● **Task item**
Copy the lines from the one containing "新規マップの作成時に「プレイ" up to and including the one containing "- **Default Units Per Cell**", replacing "computers" with "machines" and leaving everything else unchanged. Return only those lines.

● **Records supplied**

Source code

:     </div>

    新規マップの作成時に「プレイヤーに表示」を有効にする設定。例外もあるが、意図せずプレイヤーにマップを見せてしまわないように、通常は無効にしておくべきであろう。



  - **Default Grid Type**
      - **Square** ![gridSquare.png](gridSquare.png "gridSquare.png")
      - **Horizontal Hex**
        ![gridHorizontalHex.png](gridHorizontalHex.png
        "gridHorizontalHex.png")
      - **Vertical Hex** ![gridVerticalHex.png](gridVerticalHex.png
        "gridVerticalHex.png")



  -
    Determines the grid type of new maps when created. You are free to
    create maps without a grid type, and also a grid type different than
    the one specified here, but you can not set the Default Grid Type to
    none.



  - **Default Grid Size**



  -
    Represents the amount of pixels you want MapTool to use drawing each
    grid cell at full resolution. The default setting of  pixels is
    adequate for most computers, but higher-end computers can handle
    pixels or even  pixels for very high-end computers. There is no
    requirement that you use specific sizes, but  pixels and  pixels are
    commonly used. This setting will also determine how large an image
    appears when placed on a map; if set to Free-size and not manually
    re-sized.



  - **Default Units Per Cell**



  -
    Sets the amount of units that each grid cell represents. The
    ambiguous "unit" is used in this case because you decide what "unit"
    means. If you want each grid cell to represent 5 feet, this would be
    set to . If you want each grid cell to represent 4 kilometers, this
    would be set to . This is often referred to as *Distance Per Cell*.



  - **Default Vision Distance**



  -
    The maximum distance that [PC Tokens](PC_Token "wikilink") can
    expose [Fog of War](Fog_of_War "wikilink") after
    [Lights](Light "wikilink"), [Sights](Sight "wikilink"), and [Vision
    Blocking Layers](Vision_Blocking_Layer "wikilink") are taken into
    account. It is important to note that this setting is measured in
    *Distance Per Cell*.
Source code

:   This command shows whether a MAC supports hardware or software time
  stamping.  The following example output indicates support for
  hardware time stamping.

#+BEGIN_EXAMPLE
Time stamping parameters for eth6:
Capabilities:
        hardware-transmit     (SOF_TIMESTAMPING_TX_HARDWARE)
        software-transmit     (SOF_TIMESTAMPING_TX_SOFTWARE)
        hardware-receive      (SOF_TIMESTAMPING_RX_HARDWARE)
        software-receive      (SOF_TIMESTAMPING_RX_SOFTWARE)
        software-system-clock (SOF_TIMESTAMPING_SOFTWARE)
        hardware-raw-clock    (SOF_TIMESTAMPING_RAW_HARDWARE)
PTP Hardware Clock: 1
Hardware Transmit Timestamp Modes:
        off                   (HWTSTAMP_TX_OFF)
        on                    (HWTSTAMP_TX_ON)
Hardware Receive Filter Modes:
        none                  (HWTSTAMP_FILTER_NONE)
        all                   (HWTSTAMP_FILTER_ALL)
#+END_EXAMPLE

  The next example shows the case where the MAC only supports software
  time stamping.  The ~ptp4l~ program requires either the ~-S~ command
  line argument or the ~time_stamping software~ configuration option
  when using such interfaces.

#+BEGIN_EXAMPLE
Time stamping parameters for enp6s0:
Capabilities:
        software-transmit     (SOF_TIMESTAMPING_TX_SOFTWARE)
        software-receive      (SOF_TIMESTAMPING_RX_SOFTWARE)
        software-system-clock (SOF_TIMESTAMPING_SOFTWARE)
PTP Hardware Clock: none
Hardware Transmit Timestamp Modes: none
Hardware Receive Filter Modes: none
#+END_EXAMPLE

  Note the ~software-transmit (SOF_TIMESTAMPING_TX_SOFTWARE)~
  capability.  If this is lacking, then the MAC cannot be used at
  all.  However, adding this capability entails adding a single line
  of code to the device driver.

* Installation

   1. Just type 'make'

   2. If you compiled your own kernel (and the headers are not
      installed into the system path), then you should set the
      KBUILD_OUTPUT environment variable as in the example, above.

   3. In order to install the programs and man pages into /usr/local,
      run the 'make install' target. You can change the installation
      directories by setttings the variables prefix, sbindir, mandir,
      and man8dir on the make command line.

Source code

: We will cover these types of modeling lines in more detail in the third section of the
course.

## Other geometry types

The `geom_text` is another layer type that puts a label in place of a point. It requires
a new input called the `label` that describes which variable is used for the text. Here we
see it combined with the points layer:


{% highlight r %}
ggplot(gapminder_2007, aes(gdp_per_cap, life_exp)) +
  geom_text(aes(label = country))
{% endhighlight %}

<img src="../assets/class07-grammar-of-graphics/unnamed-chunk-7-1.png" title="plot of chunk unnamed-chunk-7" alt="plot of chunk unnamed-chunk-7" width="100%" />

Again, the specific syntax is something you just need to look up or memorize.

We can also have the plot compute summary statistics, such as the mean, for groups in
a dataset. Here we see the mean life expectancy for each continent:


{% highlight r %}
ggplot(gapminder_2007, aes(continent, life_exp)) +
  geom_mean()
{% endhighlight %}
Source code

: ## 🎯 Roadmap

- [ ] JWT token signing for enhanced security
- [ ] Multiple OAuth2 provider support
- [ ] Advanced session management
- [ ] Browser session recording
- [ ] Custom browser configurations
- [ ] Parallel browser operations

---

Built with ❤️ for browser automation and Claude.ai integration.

● **The answer**
    新規マップの作成時に「プレイヤーに表示」を有効にする設定。例外もあるが、意図せずプレイヤーにマップを見せてしまわないように、通常は無効にしておくべきであろう。



  - **Default Grid Type**
      - **Square** ![gridSquare.png](gridSquare.png "gridSquare.png")
      - **Horizontal Hex**
        ![gridHorizontalHex.png](gridHorizontalHex.png
        "gridHorizontalHex.png")
      - **Vertical Hex** ![gridVerticalHex.png](gridVerticalHex.png
        "gridVerticalHex.png")



  -
    Determines the grid type of new maps when created. You are free to
    create maps without a grid type, and also a grid type different than
    the one specified here, but you can not set the Default Grid Type to
    none.



  - **Default Grid Size**



  -
    Represents the amount of pixels you want MapTool to use drawing each
    grid cell at full resolution. The default setting of  pixels is
    adequate for most machines, but higher-end machines can handle
    pixels or even  pixels for very high-end machines. There is no
    requirement that you use specific sizes, but  pixels and  pixels are
    commonly used. This setting will also determine how large an image
    appears when placed on a map; if set to Free-size and not manually
    re-sized.



  - **Default Units Per Cell**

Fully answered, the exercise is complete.